- Born: 1978
- Citizenship: Eritrea
- Occupation: Actor

= Rudwan Khalil Abubaker =

Canadian actor

Rudwan Khalil Abubaker (1978–2004) was a Canadian independent film actor and amateur model from Vancouver, British Columbia, who was killed by Russian security forces in Chechnya on October 7, 2004.

His family came to Canada from Eritrea as refugees with their four children. Abubaker was accepted into Vancouver Community College to study information technology. A member of the Dar al-Madinah Islamic Society Mosque in Vancouver, He was a "gentle" man who loved soccer and hip hop music. He had just finished the Hajj and visiting relatives in Dubai and was headed to a wedding in Azerbaijan with his friend Kamal Elbahja.

I would like to see the Imams who send young people over to die charged.
— Phil Rankin, lawyer for Abubaker's family

While in Dubai, Abubaker phoned his family to tell them that he was considering staying in the region to open a hip-hop storefront, and that Elbahja was going to head off to Russia.

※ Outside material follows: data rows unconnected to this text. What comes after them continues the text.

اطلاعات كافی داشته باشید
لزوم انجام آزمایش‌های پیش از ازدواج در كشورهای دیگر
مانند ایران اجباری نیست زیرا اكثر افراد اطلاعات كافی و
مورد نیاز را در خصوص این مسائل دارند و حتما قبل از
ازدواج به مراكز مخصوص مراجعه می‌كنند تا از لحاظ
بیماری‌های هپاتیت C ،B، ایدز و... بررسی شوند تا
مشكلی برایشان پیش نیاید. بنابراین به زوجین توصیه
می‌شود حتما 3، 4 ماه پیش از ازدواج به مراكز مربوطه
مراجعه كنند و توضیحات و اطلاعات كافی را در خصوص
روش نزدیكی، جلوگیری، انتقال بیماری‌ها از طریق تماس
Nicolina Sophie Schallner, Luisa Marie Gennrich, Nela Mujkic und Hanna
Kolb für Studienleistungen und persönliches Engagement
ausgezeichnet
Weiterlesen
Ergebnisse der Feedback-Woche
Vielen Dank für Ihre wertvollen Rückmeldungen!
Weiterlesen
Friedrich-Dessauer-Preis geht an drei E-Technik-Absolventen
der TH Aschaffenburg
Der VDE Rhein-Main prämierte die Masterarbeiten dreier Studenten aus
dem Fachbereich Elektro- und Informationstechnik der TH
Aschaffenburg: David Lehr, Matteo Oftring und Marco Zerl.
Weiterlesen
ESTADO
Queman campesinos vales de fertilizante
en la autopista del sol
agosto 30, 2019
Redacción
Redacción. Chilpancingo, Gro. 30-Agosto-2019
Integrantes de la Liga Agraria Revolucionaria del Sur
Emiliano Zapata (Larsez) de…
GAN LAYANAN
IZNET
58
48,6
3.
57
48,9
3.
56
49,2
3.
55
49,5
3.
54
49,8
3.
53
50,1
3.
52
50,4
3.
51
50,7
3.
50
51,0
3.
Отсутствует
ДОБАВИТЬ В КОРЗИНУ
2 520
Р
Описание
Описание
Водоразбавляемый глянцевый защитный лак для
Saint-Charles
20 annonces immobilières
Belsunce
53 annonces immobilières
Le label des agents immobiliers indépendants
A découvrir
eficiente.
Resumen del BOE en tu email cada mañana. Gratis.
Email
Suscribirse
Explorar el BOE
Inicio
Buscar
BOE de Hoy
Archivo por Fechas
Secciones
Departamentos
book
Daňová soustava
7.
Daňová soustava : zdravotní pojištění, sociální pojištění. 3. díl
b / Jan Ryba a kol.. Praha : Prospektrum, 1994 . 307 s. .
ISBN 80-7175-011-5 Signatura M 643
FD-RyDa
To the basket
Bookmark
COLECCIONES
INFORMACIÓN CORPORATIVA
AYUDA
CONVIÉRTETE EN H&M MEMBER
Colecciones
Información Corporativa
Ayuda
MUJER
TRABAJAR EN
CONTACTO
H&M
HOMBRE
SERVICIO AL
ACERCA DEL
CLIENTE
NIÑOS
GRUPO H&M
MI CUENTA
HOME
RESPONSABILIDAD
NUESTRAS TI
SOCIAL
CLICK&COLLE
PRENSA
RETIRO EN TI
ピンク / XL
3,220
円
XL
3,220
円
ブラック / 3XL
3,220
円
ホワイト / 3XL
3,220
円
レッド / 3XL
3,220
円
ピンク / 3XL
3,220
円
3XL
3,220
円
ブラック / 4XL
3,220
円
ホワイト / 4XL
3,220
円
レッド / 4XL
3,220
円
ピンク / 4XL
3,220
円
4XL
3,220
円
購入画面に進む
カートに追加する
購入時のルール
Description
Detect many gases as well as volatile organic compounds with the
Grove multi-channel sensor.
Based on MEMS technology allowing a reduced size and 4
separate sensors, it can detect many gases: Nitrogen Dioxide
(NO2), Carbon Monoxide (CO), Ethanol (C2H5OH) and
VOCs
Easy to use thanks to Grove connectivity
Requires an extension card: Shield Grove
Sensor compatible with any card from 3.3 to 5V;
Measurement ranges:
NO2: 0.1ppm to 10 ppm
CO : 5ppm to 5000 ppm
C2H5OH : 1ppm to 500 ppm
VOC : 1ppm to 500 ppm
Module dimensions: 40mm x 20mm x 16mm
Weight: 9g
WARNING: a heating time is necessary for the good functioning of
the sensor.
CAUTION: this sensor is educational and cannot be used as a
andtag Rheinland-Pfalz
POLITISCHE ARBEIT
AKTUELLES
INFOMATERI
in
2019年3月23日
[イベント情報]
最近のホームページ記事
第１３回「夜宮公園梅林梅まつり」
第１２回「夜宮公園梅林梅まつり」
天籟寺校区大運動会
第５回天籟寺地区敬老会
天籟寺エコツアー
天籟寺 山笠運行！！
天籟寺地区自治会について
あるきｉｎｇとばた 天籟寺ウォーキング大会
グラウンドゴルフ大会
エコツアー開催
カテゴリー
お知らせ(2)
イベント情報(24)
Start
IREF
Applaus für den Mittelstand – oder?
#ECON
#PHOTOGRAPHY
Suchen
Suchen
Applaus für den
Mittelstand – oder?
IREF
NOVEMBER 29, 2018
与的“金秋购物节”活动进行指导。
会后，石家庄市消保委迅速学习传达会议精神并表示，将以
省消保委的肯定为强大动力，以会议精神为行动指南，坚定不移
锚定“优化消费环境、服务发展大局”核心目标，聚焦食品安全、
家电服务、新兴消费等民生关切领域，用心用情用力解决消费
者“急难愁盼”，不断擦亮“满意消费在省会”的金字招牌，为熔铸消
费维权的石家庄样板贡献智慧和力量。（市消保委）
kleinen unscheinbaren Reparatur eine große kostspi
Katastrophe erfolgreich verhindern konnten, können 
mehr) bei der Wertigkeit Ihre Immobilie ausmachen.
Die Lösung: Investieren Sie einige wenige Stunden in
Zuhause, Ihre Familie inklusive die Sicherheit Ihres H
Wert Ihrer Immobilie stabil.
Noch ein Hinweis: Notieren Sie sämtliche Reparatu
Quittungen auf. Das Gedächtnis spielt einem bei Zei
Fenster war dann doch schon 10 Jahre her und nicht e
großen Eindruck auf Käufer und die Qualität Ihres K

Abubaker's body was identified by his driver's license and Canadian passport, which showed that he had been to London and Amsterdam. When his family asked for his body, Russia refused stating that it had been buried where he fell. Russia claims he was an explosives expert. His family was represented by lawyer Phil Rankin, who had earlier defended Essam Marzouk during his application for refugee status.